* **Work order**
Transcribe the listing precisely, entry by entry.

++++++++++++++++++++

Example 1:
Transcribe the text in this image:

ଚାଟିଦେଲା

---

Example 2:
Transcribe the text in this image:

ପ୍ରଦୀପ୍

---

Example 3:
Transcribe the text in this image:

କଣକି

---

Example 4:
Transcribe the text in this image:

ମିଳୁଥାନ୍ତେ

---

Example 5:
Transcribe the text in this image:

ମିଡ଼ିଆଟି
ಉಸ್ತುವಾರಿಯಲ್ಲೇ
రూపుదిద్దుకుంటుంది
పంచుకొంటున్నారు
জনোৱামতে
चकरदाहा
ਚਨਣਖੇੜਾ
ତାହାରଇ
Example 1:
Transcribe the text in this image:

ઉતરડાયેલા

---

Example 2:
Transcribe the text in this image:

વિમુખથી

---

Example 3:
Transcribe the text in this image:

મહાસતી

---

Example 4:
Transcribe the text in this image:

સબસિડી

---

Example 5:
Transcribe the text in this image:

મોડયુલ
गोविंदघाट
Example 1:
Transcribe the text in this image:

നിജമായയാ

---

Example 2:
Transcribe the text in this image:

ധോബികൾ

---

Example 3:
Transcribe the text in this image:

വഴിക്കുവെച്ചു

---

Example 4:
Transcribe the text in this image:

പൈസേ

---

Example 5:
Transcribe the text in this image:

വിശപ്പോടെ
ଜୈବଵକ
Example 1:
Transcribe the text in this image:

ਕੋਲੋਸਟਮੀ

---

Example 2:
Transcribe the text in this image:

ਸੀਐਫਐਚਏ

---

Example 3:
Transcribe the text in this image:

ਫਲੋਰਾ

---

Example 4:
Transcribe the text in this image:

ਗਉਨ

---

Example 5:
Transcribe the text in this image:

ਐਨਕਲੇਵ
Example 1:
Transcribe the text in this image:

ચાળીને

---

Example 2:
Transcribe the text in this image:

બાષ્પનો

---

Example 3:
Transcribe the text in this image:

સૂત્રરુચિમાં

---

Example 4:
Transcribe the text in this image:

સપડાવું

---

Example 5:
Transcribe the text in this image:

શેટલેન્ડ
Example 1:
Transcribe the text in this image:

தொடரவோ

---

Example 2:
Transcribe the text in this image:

++++++++++++++++++++

* **Task answer**
Example 1:
Transcribe the text in this image:

ଚାଟିଦେଲା

---

Example 2:
Transcribe the text in this image:

ପ୍ରଦୀପ୍

---

Example 3:
Transcribe the text in this image:

କଣକି

---

Example 4:
Transcribe the text in this image:

ମିଳୁଥାନ୍ତେ

---

Example 5:
Transcribe the text in this image:

ମିଡ଼ିଆଟି
ಉಸ್ತುವಾರಿಯಲ್ಲೇ
రూపుదిద్దుకుంటుంది
పంచుకొంటున్నారు
জনোৱামতে
चकरदाहा
ਚਨਣਖੇੜਾ
ତାହାରଇ
Example 1:
Transcribe the text in this image:

ઉતરડાયેલા

---

Example 2:
Transcribe the text in this image:

વિમુખથી

---

Example 3:
Transcribe the text in this image:

મહાસતી

---

Example 4:
Transcribe the text in this image:

સબસિડી

---

Example 5:
Transcribe the text in this image:

મોડયુલ
गोविंदघाट
Example 1:
Transcribe the text in this image:

നിജമായയാ

---

Example 2:
Transcribe the text in this image:

ധോബികൾ

---

Example 3:
Transcribe the text in this image:

വഴിക്കുവെച്ചു

---

Example 4:
Transcribe the text in this image:

പൈസേ

---

Example 5:
Transcribe the text in this image:

വിശപ്പോടെ
ଜୈବଵକ
Example 1:
Transcribe the text in this image:

ਕੋਲੋਸਟਮੀ

---

Example 2:
Transcribe the text in this image:

ਸੀਐਫਐਚਏ

---

Example 3:
Transcribe the text in this image:

ਫਲੋਰਾ

---

Example 4:
Transcribe the text in this image:

ਗਉਨ

---

Example 5:
Transcribe the text in this image:

ਐਨਕਲੇਵ
Example 1:
Transcribe the text in this image:

ચાળીને

---

Example 2:
Transcribe the text in this image:

બાષ્પનો

---

Example 3:
Transcribe the text in this image:

સૂત્રરુચિમાં

---

Example 4:
Transcribe the text in this image:

સપડાવું

---

Example 5:
Transcribe the text in this image:

શેટલેન્ડ
Example 1:
Transcribe the text in this image:

தொடரவோ

---

Example 2:
Transcribe the text in this image:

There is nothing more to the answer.